**Extract provided**.
*** Block opens ***

Combinations
Given two integers n and k, return all possible combinations of k numbers out of 1 ... n.
If n = 4 and k = 2, a solution is: [[2,4],[3,4],[2,3],[1,2],[1,3],[1,4]]
http://www.lintcode.com/en/problem/combinations/
Discussion
These combinations of k numbers are from one category, i.e., with the dimension K, of the subsets of n numbers. So it is the same as the Subsets question, except the output condition is dim==k.
Solution
class Solution {
public:
/**
* @param n: Given the range of numbers
* @param k: Given the numbers of combinations
* @return: All the combinations of k numbers out of 1..n
*/
vector<vector<int> > combine(int n, int k) {
// write your code here
vector<vector<int> > result;
if(n==0 || k>n) return result;
vector<int> resolution (k, 0);//solution只用k维就可以了,因为就是输出k维
backtracing(n, k, 0, 1, resolution, result);
return result;
}
private:
void backtracing(int n, int k, int dim, int start,
vector<int> &solution, vector<vector<int> > &rec) {
if(dim == k) {//只输出长度为k的子集
vector<int> subset;
for(int i=0; i<dim; i++) {
subset.push_back(solution[i]);
}
rec.push_back(subset);
return;//不用再tracing下一维了,所以return,不然n大的时候会超时。
}
for(int i=start; i<=n; i++) {//跟subsets问题一样的
solution[dim] = i;
backtracing(n, k, dim+1, i+1, solution, rec);
}
}
};
DFS solution. 用的还是Subsets的模板。
class Solution {
public:
/**
* @param n: Given the range of numbers
* @param k: Given the numbers of combinations
* @return: All the combinations of k numbers out of 1..n
*/
vector<vector<int> > combine(int n, int k) {
// write your code here
vector<vector<int> > result;
vector<int> path;
dfs(n, k, result, path, 1);
return result;
}
void dfs(int n, int k, vector<vector<int> > &records, vector<int> &path, int pos) {
if(path.size() == k) {
records.push_back(path);
return;
}
for(int i=pos; i<=n; i++) {
path.push_back(i);
dfs(n, k, records, path, i+1);
path.pop_back();
}
}
};
Itereation solution. 在Subsets的迭代版上修改。

*** Block closes ***

**Your tasks**.
A. In the combinations problem page, list every pair given in the sample solution for n = 4 and k = 2.
B. According to the discussion in the combinations problem page, which output condition sets this problem apart from the Subsets question?

**Given material**.
*** Block opens ***

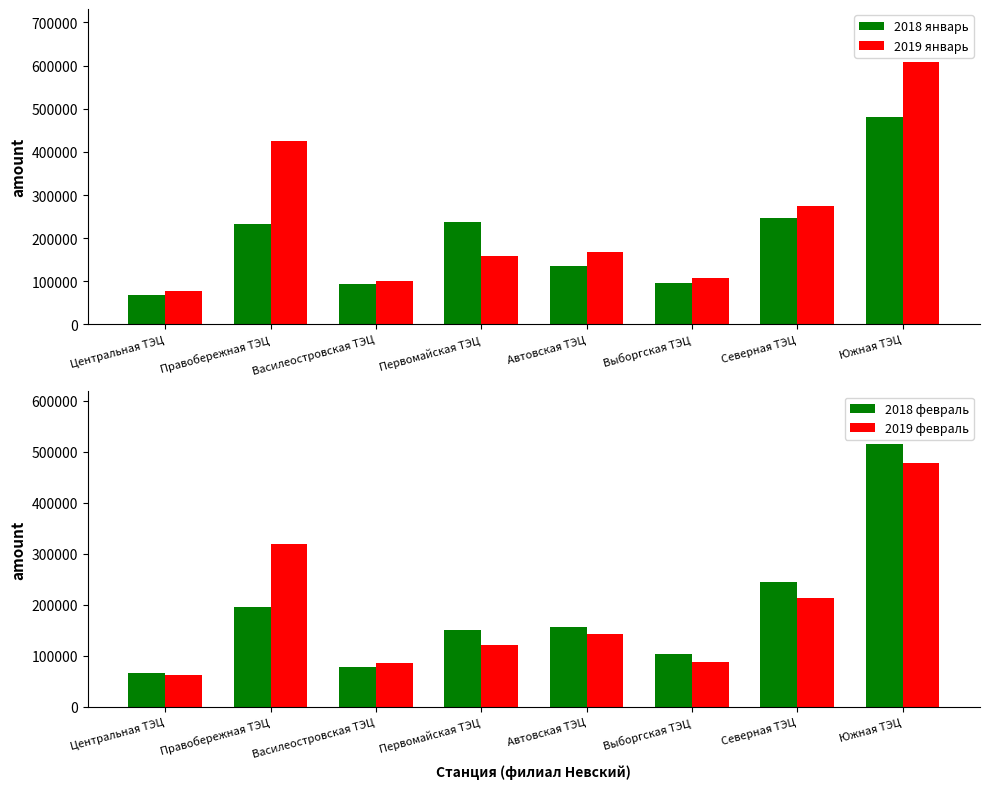

What is the total value across all series at Правобережная ТЭЦ?

1173963.0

*** Block closes ***

**Activity answers**.
A. [2,4], [3,4], [2,3], [1,2], [1,3], [1,4]

B. The output condition is dim==k.